▶ Study text:
EDA Assignment - 01

This project is centered around exploratory data analysis techniques and presentation of results to a client.

Data

  • The King County Housing Data: This dataset contains information about home sales in King County (USA).
  • Find the data in the eda schema database, access it via DBeaver. Please save the csv file in the data folder.
  • Explore the dataset in DBeaver and Join the 2 tables.
  • The description of the column names can be found in the column_names.md file.

Created a SQL Database that contains the data. In the first notebook (Fetching_the_data) and follow the steps on how to fetch the data and save it in a csv file.

Task

  1. Create a new repo using this template.

  2. Through EDA/statistical analysis above please come up with AT LEAST 3 insights regarding the overall data. One should be geographical.

  3. In addition also come up with AT LEAST 3 recommendations for the client.

Visualization

Create the visualizations with the libraries:

  • matplotlib
  • seaborn
  • plotly and more

My Client

Erin Robinson is a Buyer who likes to invest in poor neighbourhoods, buying & selling, costs back + little profit, socially responsible.

She wants to buy old houses in the poor neighbourhood (cheap old houses) and wants to renovate them and cut extra costs (costs for only necessary changes) plus she wants to make a little profit after resale, also she wants to be socially responsible. This means her customers would be the one who looks for a lower price from the same neighbourhood.

  1. Recommendation and Investment Strategy:
  • Based on the analysis, provide specific recommendations to the client, Erin Robinson, regarding which neighborhoods or types of properties to target for investment.
  • Develop an investment strategy that aligns with Erin's goals of socially responsible investing in poor neighbourhoods with the aim of making a small profit.
  1. Visualization and Presentation:
    • Create compelling visualizations to support the findings and recommendations. Visual aids can be very effective in conveying information to non-technical clients.
    • Prepare a presentation summarizing the key findings and recommendations. Use clear and concise language to explain the insights and the reasoning behind the recommendations.

By conducting these analyses and presenting the findings in a clear and actionable way, one can provide valuable insights and recommendations to Erin Robinson, helping her make informed decisions about her real estate investments in King County.

Requirements

  • pyenv
  • python==3.11.3

Setup

One of the first steps when starting any data science project is to create a virtual environment. For this project you have to create this environment from scratch yourself. However, you should be already familiar with the commands you will need to do so. The general workflow consists of...

[Rows from a collection]
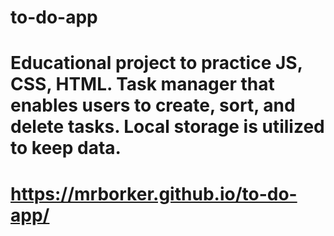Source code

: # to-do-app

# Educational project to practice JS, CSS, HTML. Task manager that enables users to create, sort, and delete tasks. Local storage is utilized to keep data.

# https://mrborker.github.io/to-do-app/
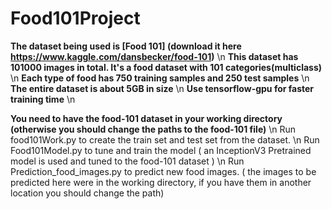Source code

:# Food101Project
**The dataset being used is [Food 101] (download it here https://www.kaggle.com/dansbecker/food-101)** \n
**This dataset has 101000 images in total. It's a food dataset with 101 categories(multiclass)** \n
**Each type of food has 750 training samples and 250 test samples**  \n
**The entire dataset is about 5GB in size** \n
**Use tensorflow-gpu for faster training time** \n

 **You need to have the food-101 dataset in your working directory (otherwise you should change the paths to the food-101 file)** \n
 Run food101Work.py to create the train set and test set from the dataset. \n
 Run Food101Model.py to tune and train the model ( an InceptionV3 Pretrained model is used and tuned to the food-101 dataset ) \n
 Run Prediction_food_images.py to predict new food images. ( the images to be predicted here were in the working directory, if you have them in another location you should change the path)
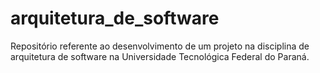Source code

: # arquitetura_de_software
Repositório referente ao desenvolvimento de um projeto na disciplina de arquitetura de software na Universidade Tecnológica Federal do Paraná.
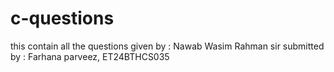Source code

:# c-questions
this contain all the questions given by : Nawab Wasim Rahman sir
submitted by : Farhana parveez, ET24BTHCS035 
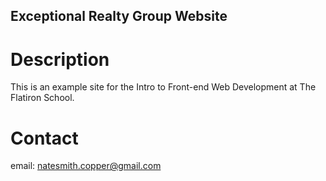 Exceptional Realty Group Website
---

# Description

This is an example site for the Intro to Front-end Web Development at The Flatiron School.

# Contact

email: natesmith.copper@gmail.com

▶ Task list:
- 1) Update the rows from the line containing "# Educational project" through the end of the rows, replacing "dataset" with "data set" and changing nothing else. Leave the pictures out of your answer.
- 2) Write what comes next in the King County housing assignment text, starting after its final sentence.
The assignment text and the rows have no connection to each other.

▶ Answers for the exercise:
- 1)
# Educational project to practice JS, CSS, HTML. Task manager that enables users to create, sort, and delete tasks. Local storage is utilized to keep data.

# https://mrborker.github.io/to-do-app/
Source code

:# Food101Project
**The data set being used is [Food 101] (download it here https://www.kaggle.com/dansbecker/food-101)** \n
**This data set has 101000 images in total. It's a food data set with 101 categories(multiclass)** \n
**Each type of food has 750 training samples and 250 test samples**  \n
**The entire data set is about 5GB in size** \n
**Use tensorflow-gpu for faster training time** \n

 **You need to have the food-101 data set in your working directory (otherwise you should change the paths to the food-101 file)** \n
 Run food101Work.py to create the train set and test set from the data set. \n
 Run Food101Model.py to tune and train the model ( an InceptionV3 Pretrained model is used and tuned to the food-101 data set ) \n
 Run Prediction_food_images.py to predict new food images. ( the images to be predicted here were in the working directory, if you have them in another location you should change the path)
Source code

: # arquitetura_de_software
Repositório referente ao desenvolvimento de um projeto na disciplina de arquitetura de software na Universidade Tecnológica Federal do Paraná.
Source code

:# c-questions
this contain all the questions given by : Nawab Wasim Rahman sir
submitted by : Farhana parveez, ET24BTHCS035 
 Exceptional Realty Group Website
---

# Description

This is an example site for the Intro to Front-end Web Development at The Flatiron School.

# Contact

email: natesmith.copper@gmail.com

- 2)
  • setting the python version locally to 3.11.3
  • creating a virtual environment using the venv module
  • activating your newly created environment
  • upgrading pip (This step is not absolutely necessary, but will save you trouble when installing some packages.)
  • installing the required packages via pip

At the end, you want to make sure that people who are interested in your project can create an identical environment on their own computer in order to be able to run your code without running into errors. Therefore you can create a requirements file and add it to your repository. You can create such a file by running the following command:

pip freeze > requirements.txt

Note: In rare case such a requirements file created with pip freeze might not ensure that another (especially M1 chip) user can install and execute it properly. This can happen if libraries need to be compiled (e.g. SciPy). Then it also depends on environment variables and the actual system libraries.

Unit testing (Optional)

If you write python scripts for your data processing methods, you can also write unit tests. In order to run the tests execute in terminal:

pytest

This command will execute all the functions in your project that start with the word test.

Environment

This repo contains a requirements.txt file with a list of all the packages and dependencies you will need. Before you install the virtual environment, make sure to install postgresql if you haven't done it before.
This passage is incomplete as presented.